Last night I thought I would be able to celebrate my first knitting project (a simple scarf, nothing fancy). I started to bind off, and was on to the very last stitch until something just awful happened! The yarn didn’t go under the stitch as it was supposed to and I lost it! I was going to put my needles quickly back in and just save it until I went to my knitting class tonight, but I thought that I could save it, after all, I have to learn how to fix stuff right??

Well, that little mishap, which I’m sure would have been easy to fix had I known how or had access to a computer where I could quick sent out a cry for help, turned into a small frogging experience for me! What a sad sad thing. And, I don’t even have a crochet hook yet (can someone tell me if a size matters…I’m buying one tonight FOR SURE!) so I’d lose another stitch, so I’d :frog:

Finally, my boyfriend helped me out and got everything back on the needle the way it should be, because I couldn’t take it any more! :!!!:

What a mess though. :doh: :-x But, I’m not giving up. Another lesson tonight, and I think this time around I’m just going to learn as much as I can and not focus on trying to finnish something. Practice yarn! :teehee: [/color]

Bummer. :hug: A crochet hook can be a huge help, and I don’t think size really matters too much as long as it is not way bigger than the size knitting needle you are using.
I’ve taken to fixing dropped stitches without a crochet hook (although the crochet hook is just a tad faster) because I often don’t have a crochet hook handy.
What I do is this:
Make sure you are on the knit side of your work (not the purl side)
Pick up the dropped stitch and make sure it is on the left needle.
Now pick up the yarn that used to be a stitch (you know, the bar of yarn that is created when a stitch has been dropped) and place that on your left needle too.
Now take the right needle and insert it into the dropped stitch and lift it over the bar of yarn that is next to it. Lift it over and off the edge of the needle. Now that bar of yarn has become a stitch again!
I hope my explanation is clear enough!
And I hope it helped!

Ouch! On your very last stitch! :wall:

I’m still learning to correct dropped stitches too. That’s good advice, Mariblue!

That’s great help Mariblue! Thanks!

I really should have just left it on the very end of my ribbing so I could know what I did & be shown how to fix it. :doh: Maybe tonight that’s what I’ll do…or explain, and then maybe I could be shown how to fix it. That would be smart thinking… :teehee: (so in otherwords, I should have really just left it alone before tearing it apart :oops: )

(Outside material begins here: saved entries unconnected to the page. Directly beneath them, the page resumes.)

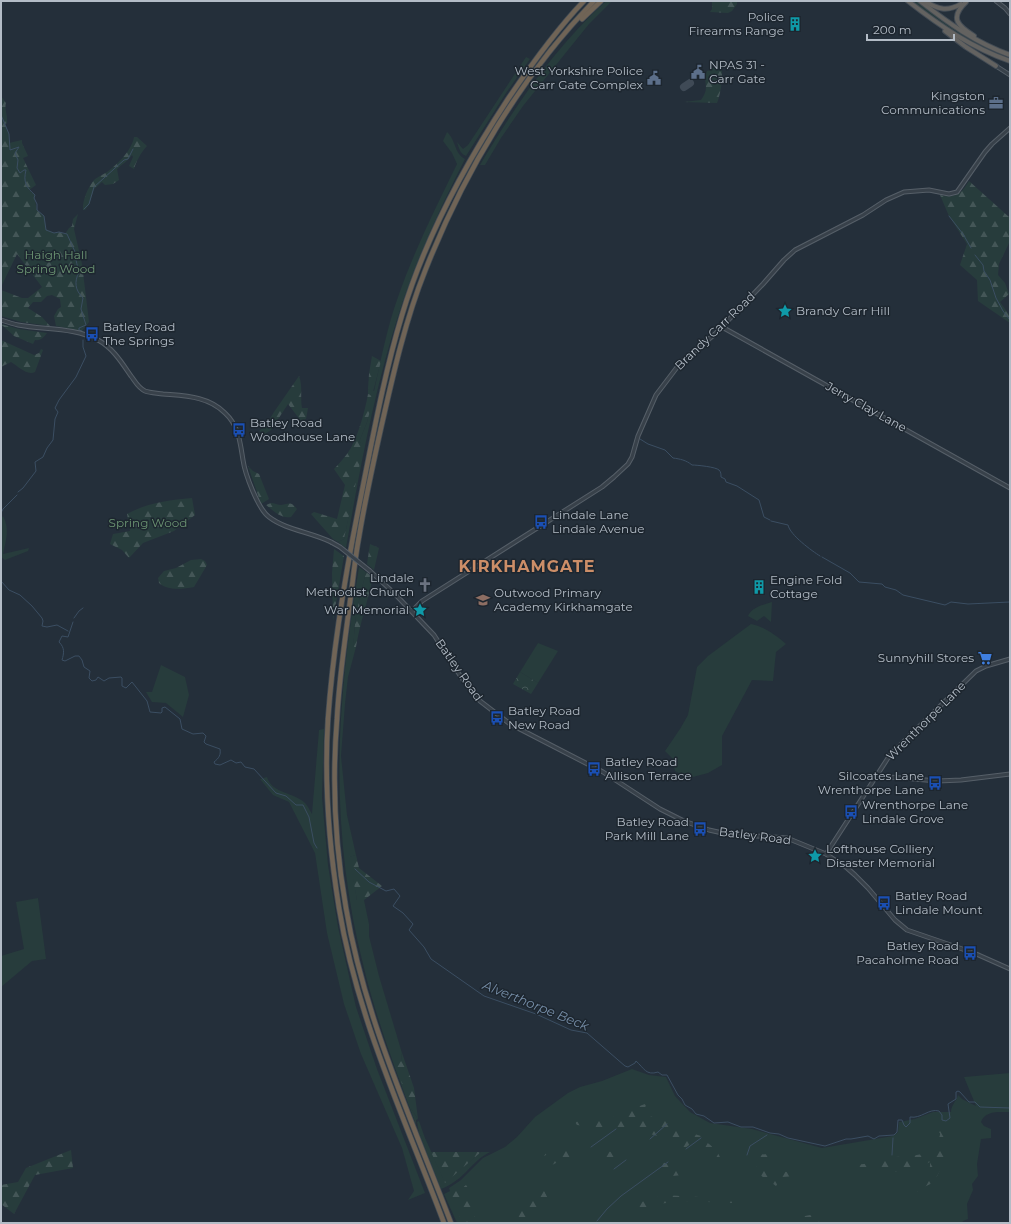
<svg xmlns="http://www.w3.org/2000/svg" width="1011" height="1224" font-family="Montserrat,sans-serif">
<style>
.grass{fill:#273c3c}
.forest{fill:url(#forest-firs)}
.park{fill:url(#park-crowns)}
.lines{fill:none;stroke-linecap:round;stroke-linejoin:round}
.stream{stroke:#3b4e62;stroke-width:1}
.taxiway{stroke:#3f4a56;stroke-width:8}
.tertiary-casing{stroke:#565f68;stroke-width:5}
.trunk-casing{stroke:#434c55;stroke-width:6}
.motorway-casing{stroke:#434c55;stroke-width:6}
.tertiary{stroke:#38414a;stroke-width:3}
.trunk{stroke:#636260;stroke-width:4}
.motorway{stroke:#706456;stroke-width:4.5}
.tertiary-bridge-casing{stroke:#565f68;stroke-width:5;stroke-linecap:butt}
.tertiary-bridge{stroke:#38414a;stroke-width:3}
.labels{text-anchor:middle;stroke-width:3;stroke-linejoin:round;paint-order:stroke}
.poi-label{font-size:12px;fill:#b3bcc6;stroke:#1d262f;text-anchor:start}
.park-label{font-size:12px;fill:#6c9573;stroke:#1d262f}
.street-label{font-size:12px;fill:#b3bcc6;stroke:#1d262f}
.water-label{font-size:13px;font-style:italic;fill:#768ea8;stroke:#1d262f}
.district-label{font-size:16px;font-weight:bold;letter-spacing:1px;fill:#cc8e68;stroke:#1d262f}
</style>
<defs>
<pattern id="forest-firs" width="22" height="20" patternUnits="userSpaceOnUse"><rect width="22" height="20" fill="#273c3c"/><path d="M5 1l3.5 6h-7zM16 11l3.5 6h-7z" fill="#445657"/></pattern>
<pattern id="park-crowns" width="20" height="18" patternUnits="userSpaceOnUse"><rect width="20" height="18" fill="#273c3c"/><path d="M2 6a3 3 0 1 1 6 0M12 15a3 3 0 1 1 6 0" fill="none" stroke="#445657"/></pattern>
</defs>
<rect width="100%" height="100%" fill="#242f3a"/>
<g class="grass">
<path d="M606,1h6l-23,23 -66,82 -22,32 -16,27h-5c35,-59 75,-118 126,-164z"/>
<path d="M912,1h5c30,23 57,42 93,56v2c-37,-13 -68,-34 -98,-58z"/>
<path d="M526,57l4,2 -24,34 -40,63c-6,-2 -7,-8 -9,-14l6,7 5,-4z"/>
<path d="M447,132c9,8 7,21 18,27 -25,49 -48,99 -65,151 -25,76 -40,159 -54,238l-8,-6 6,-3 19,-95 -4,-2 8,-20 6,-26 -5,-2v-5l6,2c7,-31 13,-64 24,-94 16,-46 38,-90 59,-133l-5,-11 -9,-12z"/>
<path d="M3,516c7,13 3,24 0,38l26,-6 -1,3 -23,9 -4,-3v-38z"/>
<path d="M359,567l7,5c-6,25 -13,49 -12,74l2,1 -8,30 -3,27 -4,52 6,59 9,40 -6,2 7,43h7l5,24v12l10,40 23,77 -1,8 8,21 3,28 6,9 -2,1v5c-19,-52 -39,-103 -52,-157 -22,-85 -29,-176 -22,-264 3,-46 10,-92 17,-137z"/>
<path d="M772,602l-1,20 -7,-6 -7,5 -9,-5c4,-9 15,-11 24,-14z"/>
<path d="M751,624c12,2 26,12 35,20l-10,8 -3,29 -21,-1 -30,56v29l-14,8 -19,5 -14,-7 -3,-13 -7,-7 15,-22 8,-14 9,-48 11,-11z"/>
<path d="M538,643l20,8 -20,32 -18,-11z"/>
<path d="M161,665l24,12 4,18 -6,22 -17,-14 -14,-1 -6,-10h6z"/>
<path d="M324,729l-2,68 6,68 10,62 18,80 21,62 48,124 -17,7 6,-9 -12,-43 -41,-94 -17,-50 -17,-71 -12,-80 -26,-51 -16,-7 -13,-16 7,-2c5,17 27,15 38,26 3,3 5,8 7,11l7,-84z"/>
<path d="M38,898l8,61 -14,2 -31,26v-31l23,-7 -8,-47z"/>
<path d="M632,1069l17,6 17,2 9,19 15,16 20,11 42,6 70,19 71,-12 5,-4 1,-10 16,-3 18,-7h18c0,-7 5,-10 7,-17l4,4 14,7 -12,-29 46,-4v39c-10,0 -25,-2 -29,10l3,4 7,3v9l-10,1 -4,25 1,12 -6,8 1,6 -6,14 1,15 -5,2 -1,2h-505l-13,-29 6,-3 -1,-3 12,-8 22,-22 22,-11 12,-10 18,-20 33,-24 12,-6 22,-6z"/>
<path d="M419,1121l6,17 20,44 36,-30h9c-20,10 -25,28 -49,37l-22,-56 -2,-11z"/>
</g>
<g class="forest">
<path d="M712,1h25v3l-5,7 -4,2 -18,-1 2,-3z"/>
<path d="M721,60c2,13 1,31 -4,43l-33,-1 17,-2c10,-13 1,-16 6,-29l4,-1z"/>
<path d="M1,96l5,7c-2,7 2,12 1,20l-2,1 4,10v9l13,-3v3l6,13 -5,2 13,27 -7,5 6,5c-1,1 1,12 2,15l7,6 2,13 8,4 5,-1 6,2 4,-6 3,-2 1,-7 5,-5 -4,15 8,35 7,58 -7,9 -26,-5 -2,-10 4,-7 3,-2 -1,-8 -8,-4 -5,1 -6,6h-8l-5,6 14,9 8,9 -29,-4 -20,-6v-26l21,8h6l14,-11 -25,-33 -16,33z"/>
<path d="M134,137h3l10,9c-6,6 -11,16 -13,23l-5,-3 4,-9 -1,-2c-4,6 -10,9 -15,14l2,11 -6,4 -8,1 -3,-3 -8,7 -5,16 -4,5h-2c-1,-9 5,-23 11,-30 3,-3 9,-5 13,-8 11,-8 25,-22 27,-35z"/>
<path d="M969,181l40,36 1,3v21l-11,23 -1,11 7,8 4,11 -9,8 10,14v7l-32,-22 -1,-21 -17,-15 7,-21 -18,-28 -9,-21c16,4 21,-1 29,-14z"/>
<path d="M1,324l18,5 28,4c-3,4 -6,8 -12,7l-2,4 -19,-8 -11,-10h-2z"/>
<path d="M1,340l33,15 5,-2 2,-4 2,1 -8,22c-8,4 -17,-6 -24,-10l-10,5z"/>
<path d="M372,356l9,5 -8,31 -5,-3 1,-15z"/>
<path d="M299,376c4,11 1,21 3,32h6l-2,11 -5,2 -13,-17 -17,26 -6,4 -6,-3 7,-6 8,-13z"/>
<path d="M368,394l6,2 -7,26 -8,20 5,2 -20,95 -6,3 -5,-3 -22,-25 3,-2 23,7 8,-34 -11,-16c5,-5 9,-10 13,-15 10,-13 18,-43 21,-60z"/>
<path d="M248,466l5,5 6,3 10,25 -8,5z"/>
<path d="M192,498l3,17 -21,16 -31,12 -14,15 -7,-8 -12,-6 3,-10 17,-3 -3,-17c20,-11 42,-14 65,-16z"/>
<path d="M271,503c3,0 7,2 10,2 9,-1 9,-4 16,4l-6,8c-10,2 -17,-6 -25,-12z"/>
<path d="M370,544l9,4 -5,22 -7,-6z"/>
<path d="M334,549l10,7 -11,65 -1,-48z"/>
<path d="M201,559l4,2 2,4 -13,22c-12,2 -26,4 -35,-4l-1,-5 6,-7 12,-3 15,-8z"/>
<path d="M366,572l7,5c-5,23 -13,46 -17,70h-2c-1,-26 6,-50 12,-75z"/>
<path d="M356,855l3,13 23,18 -18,14h-7l-8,-43z"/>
<path d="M402,1053l12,35 4,31 -6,-9 -7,-19 3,-9 -6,2 -6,-20 5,-3z"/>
<path d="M648,1103l-8,11 21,5 27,13 13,4 -16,12c-28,-19 -75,-19 -108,-23l-2,-3 38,-5 9,-5z"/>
<path d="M935,1126l9,1c7,10 -2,45 -10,54 -3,3 -6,4 -10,6 -4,2 -4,4 -8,5l-5,-5 1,-2c10,-3 19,-10 18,-23l-11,5 -30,6 -10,-4 -7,-1 -19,-1 1,-2 19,-2 23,-6 15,-1 17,-3 4,-2 5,-7 3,-9v-2l-4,-2z"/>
<path d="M702,1141h3c7,5 15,12 16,20 -10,-2 -16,-10 -26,-12l2,-4z"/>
<path d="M567,1147l10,3 -2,5c-14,4 -26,13 -40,17l-1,-2 9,-3 12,-10v-4l-1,-2 -10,5c5,-8 15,-9 23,-9z"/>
<path d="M71,1150l2,18 -38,7 -21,39 -13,-10v-19l17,-3 8,-14z"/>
<path d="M595,1150l26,3 2,5 -12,11h-2l-6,-12 -8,-2z"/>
<path d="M431,1152h50l-36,31z"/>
<path d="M769,1154l2,1 -2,5 1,11 4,1c6,-4 8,0 14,0 2,0 4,0 6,0l2,1v3l-14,1 -6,9 -4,-3 -13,5 -2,-4 7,-6 -8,-7 1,-7 -4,-8 1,-1z"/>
<path d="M651,1160c7,0 29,7 32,14l-1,1 -19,2 -8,-7v-6l-4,-2z"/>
<path d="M466,1185l4,6v10l7,22h-15l-12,-32 11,-2z"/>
<path d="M544,1190l4,9 -1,5 -21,17c-6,-1 -9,-5 -10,-10z"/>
<path d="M663,1195l36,2 34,4 -1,2 -50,-2 -24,3 -23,6 -3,-5 -2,-4 3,-1 5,3z"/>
<path d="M810,1215h14l1,3v1l-10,4h-15l-1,-4 1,-2z"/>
</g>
<path class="park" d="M520,672l18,11 -7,11 -18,-10z"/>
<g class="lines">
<g class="stream">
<path d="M1,115l8,19 1,16 9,-3 -4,6 3,7 -1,8 3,5 4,-3h2c-3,12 0,17 9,25l-1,3 3,6v6l7,6 2,14 8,3 5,-1 8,2 9,20c-1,6 2,13 3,18 -5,10 -4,18 4,26l-2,11 5,16 -7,3v2l3,1"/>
<path d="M84,209l5,-5 5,-17 30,-27 4,-1 5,-10"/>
<path d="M949,216l14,18 8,14"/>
<path d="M975,255l8,10 1,6 6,9 6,18 7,13 7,9"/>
<path d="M640,439l8,5 17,6 8,8c7,1 13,2 19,7 5,0 24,2 27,5 2,2 2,4 2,7l4,2 1,3 11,4 22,14 5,17 6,3"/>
<path d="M18,492l5,-4 13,-17 -1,-9 8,-5 4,-9 6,-8 2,-21 3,-7 -3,-4 4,-8 17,-23 10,-21 -3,-9v-7"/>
<path d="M1,513l2,-4 14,-14"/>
<path d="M771,521l17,4c2,10 24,26 32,31"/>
<path d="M822,557l28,16 9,9 23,2 3,3 11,3 7,5 42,10 6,-3 17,2 42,-2"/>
<path d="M1,581l8,9 11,5 12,11 10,12 1,3 -1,5 5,1 10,-2 11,6"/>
<path d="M74,618l5,-7 4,-3"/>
<path d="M73,622l-5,15 -6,-1 -3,6c6,6 5,11 3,18l3,1 10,-5h4l3,4 2,7 6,4 -1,7 3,3 4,-1 2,-3 6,4 5,-3 12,-1 1,1v8l4,2 6,-6 15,19 3,11 11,1 1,-1v-4l3,-1 15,12 2,10 11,5 10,-1 3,3 -2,6 2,2 14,5c1,6 -1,9 -6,13l1,2 5,1 11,-5 5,3 5,-1 4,5 9,2 22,24 10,3 10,9h7l6,12 5,26 3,5"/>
<path d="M355,869l14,13 17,9 8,-2 6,7 -7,10 10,7 10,11 -4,6 15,17 7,12 53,37 52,18 35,16 16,3 38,33 3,1 7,-4 1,-2c8,7 10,15 22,11l4,3h5l11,20 4,4 3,6 7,4 4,5 8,2 10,7 14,-1 13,5h12l17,6 9,1 9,4 37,8 21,-7h5l17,-3 6,3 5,-3 15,-1 3,-3 1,-12h4l2,5 2,2 4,-4v-6c11,2 19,-9 29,-6l3,4v5l4,1 4,-3 -2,-14 8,-5v-7l2,-1 2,1 9,10h6l5,5 30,1"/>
<path d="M650,1139l17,-15"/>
<path d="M591,1147l25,-18"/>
<path d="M686,1149l15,-11"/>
<path d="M747,1155l3,-9 17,-11"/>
<path d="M892,1155l1,-17"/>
<path d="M614,1169l12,-9"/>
<path d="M597,1221l10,-12 14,-13 47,-34"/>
</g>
<path class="taxiway" d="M684,87l6,-4"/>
<defs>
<g id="tertiary">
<path d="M996,1l9,7 5,6"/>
<path d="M996,66l14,9"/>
<path d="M1,320c6,2 12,4 17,5 27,5 56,2 80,15 15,8 24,23 33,36 4,5 7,12 14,15 5,2 12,2 18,3 22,2 45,2 62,19 14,13 15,29 18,47 2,14 15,49 26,57 17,13 42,15 62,25"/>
<path d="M722,327l288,161"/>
<path d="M370,571l24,22 40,42 27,42 19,24 30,23 93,48 57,37 24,12 25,9 18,4 60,4 39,16 21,14 8,7 13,13 27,32 12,10 67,23 36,16"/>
<path d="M412,611l10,-10 180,-114 12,-10 14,-13 4,-7 6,-21 18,-41 25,-33 34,-28 48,-50 21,-24 11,-10 68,-35 23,-15 18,-8 25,-2 20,4 8,-2 28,-40 7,-8 18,-16"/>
<path d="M877,776l61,5 23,-1 49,-6"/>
<path d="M826,854l62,-96 7,-8 81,-79 10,-5 24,-7"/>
</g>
<g id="trunk">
<path d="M908,1c32,25 64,47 102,60"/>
<path d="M920,1c28,22 56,42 90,54"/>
<path d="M925,1c12,8 22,11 36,3"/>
<path d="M966,2c-17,16 -8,24 8,34"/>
<path d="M945,31l21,16 30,19"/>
</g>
<g id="motorway">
<path d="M582,19l19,-18"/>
<path d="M444,1223c-39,-104 -87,-205 -105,-315 -10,-62 -15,-126 -11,-189 5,-71 17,-143 31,-213 13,-64 24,-128 43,-191 23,-77 62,-149 106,-216 23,-34 47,-68 76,-98"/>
<path d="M451,1223c-39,-103 -87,-206 -105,-315 -11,-62 -14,-127 -9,-189 2,-40 8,-79 13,-117 3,-22 5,-44 9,-65 6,-37 14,-73 22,-109 12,-53 24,-107 44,-157 38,-97 96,-195 169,-270"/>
</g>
</defs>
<use href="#tertiary" class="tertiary-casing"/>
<use href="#trunk" class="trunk-casing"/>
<use href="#motorway" class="motorway-casing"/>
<use href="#tertiary" class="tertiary"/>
<use href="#trunk" class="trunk"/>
<use href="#motorway" class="motorway"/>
<defs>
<path id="tertiary-bridge" d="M331,542l9,5 30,24"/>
</defs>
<use href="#tertiary-bridge" class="tertiary-bridge-casing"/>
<use href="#tertiary-bridge" class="tertiary-bridge"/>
</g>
<defs>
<symbol id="building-bare" viewBox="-9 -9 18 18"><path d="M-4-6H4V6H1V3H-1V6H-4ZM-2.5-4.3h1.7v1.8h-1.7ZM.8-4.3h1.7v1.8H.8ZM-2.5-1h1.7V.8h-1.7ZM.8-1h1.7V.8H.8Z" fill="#0f9aa8" stroke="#1d262f" stroke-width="2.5" paint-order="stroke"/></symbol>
<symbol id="civic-bare" viewBox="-9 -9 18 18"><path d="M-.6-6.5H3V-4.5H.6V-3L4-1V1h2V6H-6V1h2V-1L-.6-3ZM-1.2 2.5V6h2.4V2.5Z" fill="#5c6f8a" stroke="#1d262f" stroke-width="2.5" paint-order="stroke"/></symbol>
<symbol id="office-bare" viewBox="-9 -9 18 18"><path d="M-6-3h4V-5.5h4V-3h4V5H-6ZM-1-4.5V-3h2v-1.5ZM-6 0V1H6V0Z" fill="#5c6f8a" stroke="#1d262f" stroke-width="2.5" paint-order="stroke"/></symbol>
<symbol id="sight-bare" viewBox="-9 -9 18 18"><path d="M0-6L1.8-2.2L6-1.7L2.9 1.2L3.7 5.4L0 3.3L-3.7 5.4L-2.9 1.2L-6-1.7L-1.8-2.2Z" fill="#0f9aa8" stroke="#1d262f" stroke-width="2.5" paint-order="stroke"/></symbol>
<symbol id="bus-bare" viewBox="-9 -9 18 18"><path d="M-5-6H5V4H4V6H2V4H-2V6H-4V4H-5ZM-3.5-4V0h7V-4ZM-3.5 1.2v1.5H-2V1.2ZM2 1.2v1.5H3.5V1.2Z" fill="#1a4fb4" stroke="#1d262f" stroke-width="2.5" paint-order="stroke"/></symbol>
<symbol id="church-bare" viewBox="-9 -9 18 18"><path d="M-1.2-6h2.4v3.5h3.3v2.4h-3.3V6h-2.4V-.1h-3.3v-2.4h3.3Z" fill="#6b7280" stroke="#1d262f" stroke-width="2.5" paint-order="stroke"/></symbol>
<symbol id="school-bare" viewBox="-9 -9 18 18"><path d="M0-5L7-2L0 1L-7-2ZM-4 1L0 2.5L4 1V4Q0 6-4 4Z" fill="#8d6e63" stroke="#1d262f" stroke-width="2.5" paint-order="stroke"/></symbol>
<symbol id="supermarket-bare" viewBox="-9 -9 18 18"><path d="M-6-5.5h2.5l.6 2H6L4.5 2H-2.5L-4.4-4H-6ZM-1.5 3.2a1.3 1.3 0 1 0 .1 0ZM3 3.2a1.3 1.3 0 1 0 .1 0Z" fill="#3f7fe0" stroke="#1d262f" stroke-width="2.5" paint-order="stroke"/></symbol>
</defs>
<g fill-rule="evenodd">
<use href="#building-bare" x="785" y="14" width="20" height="20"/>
<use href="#civic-bare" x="688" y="62" width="20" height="20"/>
<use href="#civic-bare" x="644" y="68" width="20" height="20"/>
<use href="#office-bare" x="986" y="93" width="20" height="20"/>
<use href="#sight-bare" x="775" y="301" width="20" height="20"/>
<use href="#bus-bare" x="82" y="324" width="20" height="20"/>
<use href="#bus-bare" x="229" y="420" width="20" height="20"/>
<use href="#bus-bare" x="531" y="512" width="20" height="20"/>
<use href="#church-bare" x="415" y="575" width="20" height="20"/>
<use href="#building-bare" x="749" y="577" width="20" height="20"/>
<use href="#school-bare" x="473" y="590" width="20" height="20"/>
<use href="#sight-bare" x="410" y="600" width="20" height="20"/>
<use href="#supermarket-bare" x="975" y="648" width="20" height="20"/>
<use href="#bus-bare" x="487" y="708" width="20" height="20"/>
<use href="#bus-bare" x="584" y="759" width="20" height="20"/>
<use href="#bus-bare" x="925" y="773" width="20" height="20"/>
<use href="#bus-bare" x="841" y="802" width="20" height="20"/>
<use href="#bus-bare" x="690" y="819" width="20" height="20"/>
<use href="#sight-bare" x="805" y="846" width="20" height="20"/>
<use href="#bus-bare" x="874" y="893" width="20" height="20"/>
<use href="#bus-bare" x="960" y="943" width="20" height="20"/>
</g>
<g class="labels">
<g class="poi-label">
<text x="784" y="21" text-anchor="end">Police<tspan x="784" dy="14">Firearms Range</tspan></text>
<text x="709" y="69">NPAS 31 -<tspan x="709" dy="14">Carr Gate</tspan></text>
<text x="643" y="75" text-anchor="end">West Yorkshire Police<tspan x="643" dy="14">Carr Gate Complex</tspan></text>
<text x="985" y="100" text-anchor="end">Kingston<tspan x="985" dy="14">Communications</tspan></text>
<text x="796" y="315">Brandy Carr Hill</text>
<text x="103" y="331">Batley Road<tspan x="103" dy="14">The Springs</tspan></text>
<text x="250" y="427">Batley Road<tspan x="250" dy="14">Woodhouse Lane</tspan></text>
<text x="552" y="519">Lindale Lane<tspan x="552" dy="14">Lindale Avenue</tspan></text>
<text x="414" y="582" text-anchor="end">Lindale<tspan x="414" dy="14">Methodist Church</tspan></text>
<text x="770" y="584">Engine Fold<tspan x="770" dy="14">Cottage</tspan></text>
<text x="494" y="597">Outwood Primary<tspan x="494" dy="14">Academy Kirkhamgate</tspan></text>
<text x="409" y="614" text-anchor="end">War Memorial</text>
<text x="974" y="662" text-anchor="end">Sunnyhill Stores</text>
<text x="508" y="715">Batley Road<tspan x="508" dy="14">New Road</tspan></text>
<text x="605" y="766">Batley Road<tspan x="605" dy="14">Allison Terrace</tspan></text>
<text x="924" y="780" text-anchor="end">Silcoates Lane<tspan x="924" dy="14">Wrenthorpe Lane</tspan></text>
<text x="862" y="809">Wrenthorpe Lane<tspan x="862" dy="14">Lindale Grove</tspan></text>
<text x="689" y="826" text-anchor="end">Batley Road<tspan x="689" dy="14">Park Mill Lane</tspan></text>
<text x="826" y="853">Lofthouse Colliery<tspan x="826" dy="14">Disaster Memorial</tspan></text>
<text x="895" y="900">Batley Road<tspan x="895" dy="14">Lindale Mount</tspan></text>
<text x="959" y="950" text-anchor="end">Batley Road<tspan x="959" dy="14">Pacaholme Road</tspan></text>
</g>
<g class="park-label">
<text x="56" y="259">Haigh Hall<tspan x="56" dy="14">Spring Wood</tspan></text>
<text x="148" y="527">Spring Wood</text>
</g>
<g class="street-label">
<text transform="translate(715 331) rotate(-44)" y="4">Brandy Carr Road</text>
<text transform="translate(866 407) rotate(29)" y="4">Jerry Clay Lane</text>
<text transform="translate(459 670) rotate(55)" y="4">Batley Road</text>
<text transform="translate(926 721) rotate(-45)" y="4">Wrenthorpe Lane</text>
<text transform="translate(755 836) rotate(7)" y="4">Batley Road</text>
</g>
<g class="water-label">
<text transform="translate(536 1005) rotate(22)" y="5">Alverthorpe Beck</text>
</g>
<g class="district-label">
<text x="527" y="572">KIRKHAMGATE</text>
</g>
</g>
<rect width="1011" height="1224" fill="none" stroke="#b3bcc6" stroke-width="4"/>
<path d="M867 34v6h87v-6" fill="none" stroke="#b3bcc6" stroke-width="2"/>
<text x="873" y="34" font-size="12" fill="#b3bcc6" stroke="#1d262f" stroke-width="3" paint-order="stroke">200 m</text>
</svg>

Oh no…well we’ve all been there! Amy has a video for fixing dropped stitches. It covers dropped knits as well as purls. Garter stitch is harder to fix and I recently gave up and frogged a garter project, but it IS doable when you learn how.
The video is under fixing mistakes.

I have been using a size G crochet hook which works well for worsted, but there are times when a smaller one would really be better. If you can afford a couple of them all the better. :wink:

I’m a big fan of the fixing the mistakes videos! :heart: I just could not figure out which way the yarn went on the needles again, and how I could get the stitch to pass under so I could be completely done. :wacko: :shrug:

Tonight, I think I’ll tell my teacher what I did, and see if she can help. Chances are, it’ll happen again!